In the later '80s and the '90s, I was building my own computers and fighting
the expanded/extended memory battles with everybody else. We could hardly
even imagine how we might possibly use more than a GB of RAM - or HD space.

Ah, the nostalgia of a computer nut...

RC
--
R. C. White, CPA
San Marcos, TX
(e-mail address removed)
Microsoft Windows MVP (2002-9/30/10)
Windows Live Mail Version 2011 (Build 15.4.3504.1109) in Win7 Ultimate x64
SP1 RC


"Paul" wrote in message
Ed said:
How would 640K relate to any IT hardware architecture limitation?

Ed
http://en.wikipedia.org/wiki/640K

Paul
 
D

DGDevin

"Char Jackson" wrote in message

I can't see complaining about drive space these days.
The price is nice, but I miss the old reliability.
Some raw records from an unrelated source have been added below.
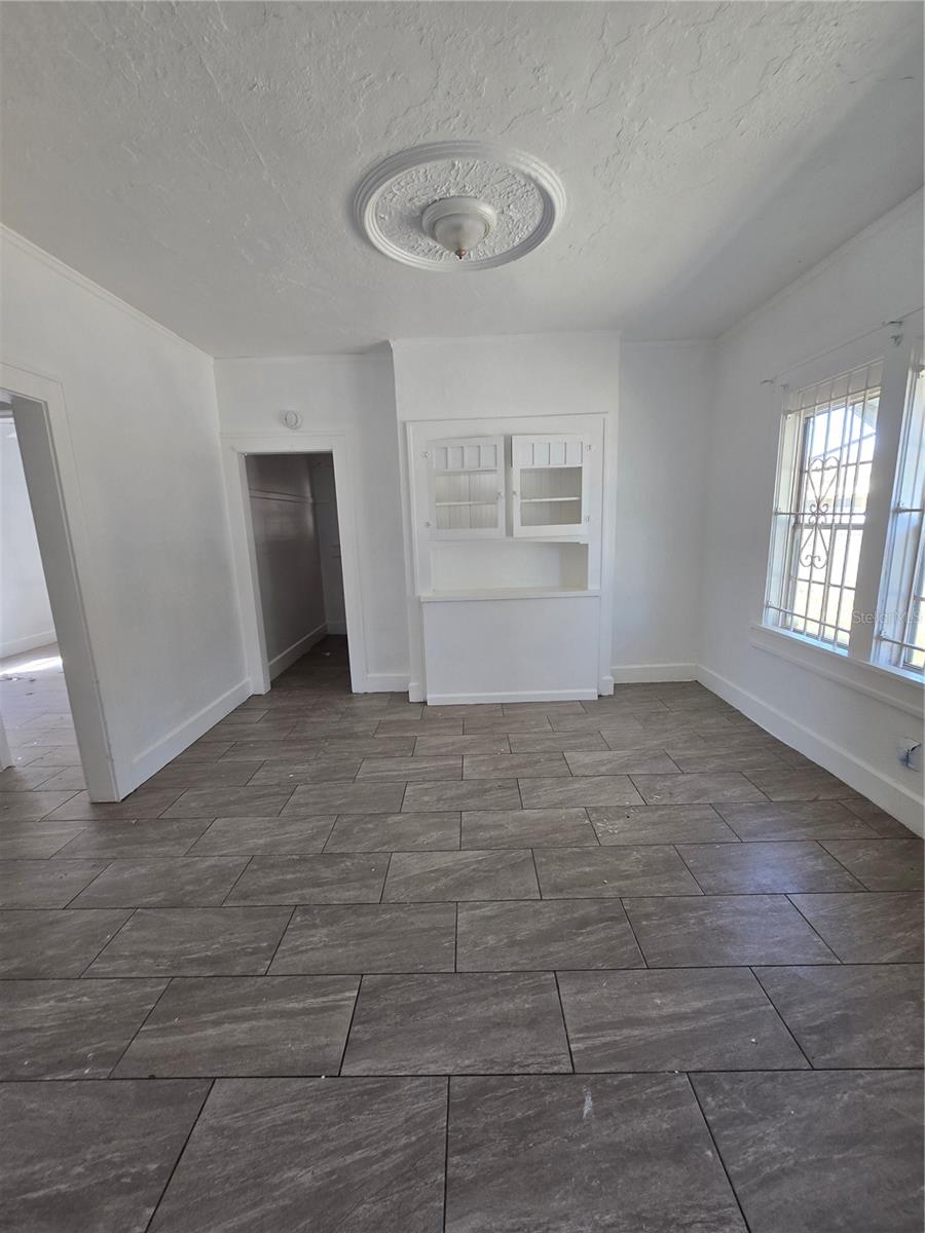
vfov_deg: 106.2
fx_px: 463
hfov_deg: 89.9
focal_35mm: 13
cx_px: 462
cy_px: 616
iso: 100
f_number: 2.2
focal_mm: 2.2
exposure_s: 1/60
My first hard drive was
a 20meg monster, it never failed and neither did the next few. But in the
past couple of years I've had two drives die, and neither one had lived very
hard lives, they just expired with no warning. So now I run multiple
outboard backups which are at least cheap.
 
C

Char Jackson

"Char Jackson" wrote in message



The price is nice, but I miss the old reliability. My first hard drive was
a 20meg monster, it never failed and neither did the next few. But in the
past couple of years I've had two drives die, and neither one had lived very
hard lives, they just expired with no warning. So now I run multiple
outboard backups which are at least cheap.
I've had pretty good luck, personally. I had two Maxtor's fail in the
past year, but both failed slowly and provided plenty of advance
warning. One was nearly 7 years old and the other was just over 4
years old. I think I've mostly been replacing drives because they're
too small and not because they failed.
 
K

Ken Blake

I've had pretty good luck, personally. I had two Maxtor's fail in the
past year, but both failed slowly and provided plenty of advance
warning. One was nearly 7 years old and the other was just over 4
years old. I think I've mostly been replacing drives because they're
too small and not because they failed.

I've owned PCs and hard drives since 1987. I've lost count, but
somewhere around 15 in total, and several of them have had multiple
drives. And a bunch of external drives too. So approximately 25-30
drives over those years. Of all those drives, I've replaced only one
that failed, and it was in a laptop. And it's failure was probably not
the drive's fault; it failed because the laptop was used in a
situation that overheated it.
 
E

Ed Cryer

?


Ever use MS-DOS?
Not until quite recently. I earned my living programming in high-level
languages, mostly COBOL and FORTRAN; ICL OSs were George and VME. Also
with NCR on midicomputers.

On a ZX Spectrum I used Sinclair BASIC as well as the low-level
assemblers available. That was the most challenging of all. I had to
work in little gaps in the RAM memory, between the screen memory, system
variables and whatever was loaded. I feel most proud of having succeeded
there than all the major central and local govt. systems that I implemented.

Ed
 
K

KCB

?
Ed Cryer said:
Not until quite recently. I earned my living programming in high-level
languages, mostly COBOL and FORTRAN; ICL OSs were George and VME. Also
with NCR on midicomputers.

On a ZX Spectrum I used Sinclair BASIC as well as the low-level assemblers
available. That was the most challenging of all. I had to work in little
gaps in the RAM memory, between the screen memory, system variables and
whatever was loaded. I feel most proud of having succeeded there than all
the major central and local govt. systems that I implemented.

Ed
To power users(?) of MS-DOS, editing the config.sys and autoexec.bat to
maximize free memory (under 640K) was considered a fun challenge. Or at
least it was with my friends and I. <Alt> <F> <S>, <Alt> <F> <X> anyone?